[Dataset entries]

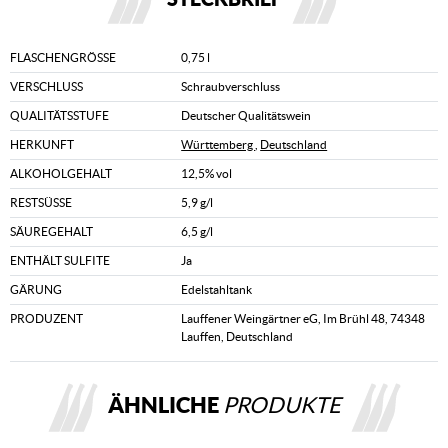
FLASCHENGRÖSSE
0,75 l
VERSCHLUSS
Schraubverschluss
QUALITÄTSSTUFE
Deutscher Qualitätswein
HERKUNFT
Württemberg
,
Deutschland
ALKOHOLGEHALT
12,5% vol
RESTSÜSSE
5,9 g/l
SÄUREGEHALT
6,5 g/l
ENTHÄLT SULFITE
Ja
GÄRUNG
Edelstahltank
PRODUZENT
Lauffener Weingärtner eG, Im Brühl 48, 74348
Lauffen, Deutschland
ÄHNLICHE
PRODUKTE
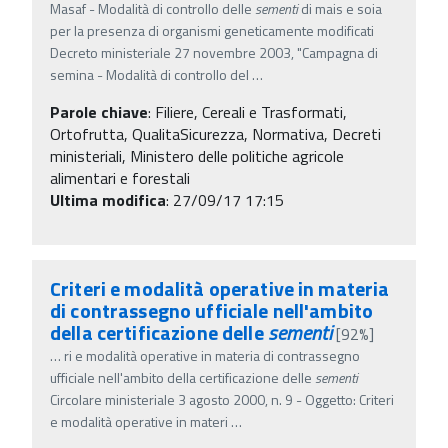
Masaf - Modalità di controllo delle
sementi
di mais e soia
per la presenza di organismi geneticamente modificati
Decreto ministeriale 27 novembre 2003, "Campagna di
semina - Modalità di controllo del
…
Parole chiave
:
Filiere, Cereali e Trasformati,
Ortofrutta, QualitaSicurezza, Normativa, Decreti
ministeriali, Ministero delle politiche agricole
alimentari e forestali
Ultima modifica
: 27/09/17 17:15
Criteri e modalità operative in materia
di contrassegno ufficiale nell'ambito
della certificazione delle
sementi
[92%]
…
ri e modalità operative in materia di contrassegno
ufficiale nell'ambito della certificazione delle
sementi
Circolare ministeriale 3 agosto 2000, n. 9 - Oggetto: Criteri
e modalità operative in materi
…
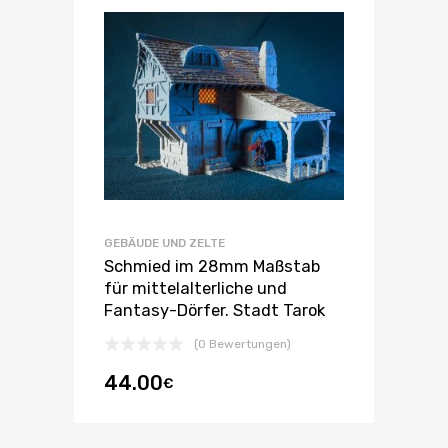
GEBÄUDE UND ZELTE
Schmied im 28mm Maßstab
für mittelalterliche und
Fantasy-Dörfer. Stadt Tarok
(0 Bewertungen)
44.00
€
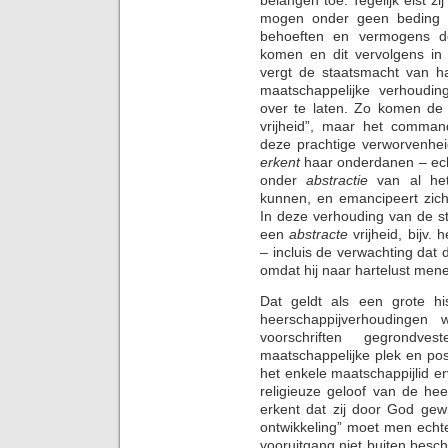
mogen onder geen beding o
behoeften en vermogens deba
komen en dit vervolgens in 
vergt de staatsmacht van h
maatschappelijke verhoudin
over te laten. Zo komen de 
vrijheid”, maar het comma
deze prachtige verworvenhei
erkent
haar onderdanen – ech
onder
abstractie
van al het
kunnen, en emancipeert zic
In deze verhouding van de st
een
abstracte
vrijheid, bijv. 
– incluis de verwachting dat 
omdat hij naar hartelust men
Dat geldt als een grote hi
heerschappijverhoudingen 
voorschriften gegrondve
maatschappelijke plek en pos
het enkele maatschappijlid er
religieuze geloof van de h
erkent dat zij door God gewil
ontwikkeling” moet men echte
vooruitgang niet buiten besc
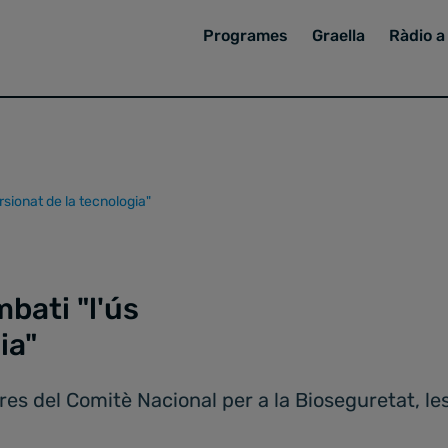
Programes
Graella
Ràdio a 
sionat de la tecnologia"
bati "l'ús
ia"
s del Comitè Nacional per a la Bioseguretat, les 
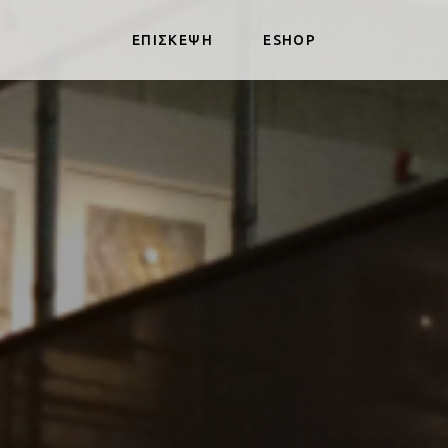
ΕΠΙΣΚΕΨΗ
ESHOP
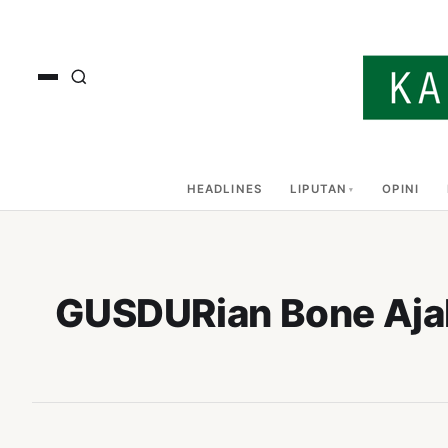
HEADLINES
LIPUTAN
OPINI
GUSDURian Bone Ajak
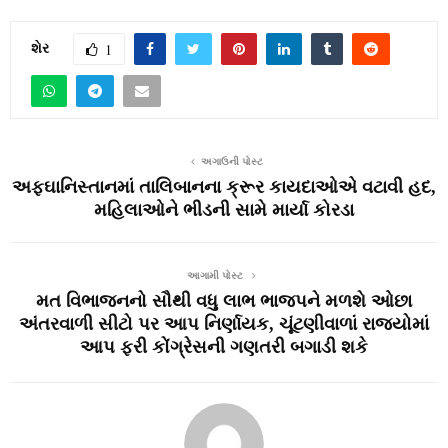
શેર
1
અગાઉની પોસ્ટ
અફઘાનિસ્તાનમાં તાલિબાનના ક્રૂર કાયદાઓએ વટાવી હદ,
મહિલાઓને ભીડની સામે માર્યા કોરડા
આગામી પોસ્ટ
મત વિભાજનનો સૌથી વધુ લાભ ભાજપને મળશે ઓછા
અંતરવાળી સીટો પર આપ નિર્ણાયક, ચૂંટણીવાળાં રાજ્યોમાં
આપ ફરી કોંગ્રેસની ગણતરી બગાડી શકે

Your instructions
Which lines of the records above contain the word "vrijheid"? Copy each of them.

Problem solution
vrijheid”, maar het comma
vrijheid, bijv. 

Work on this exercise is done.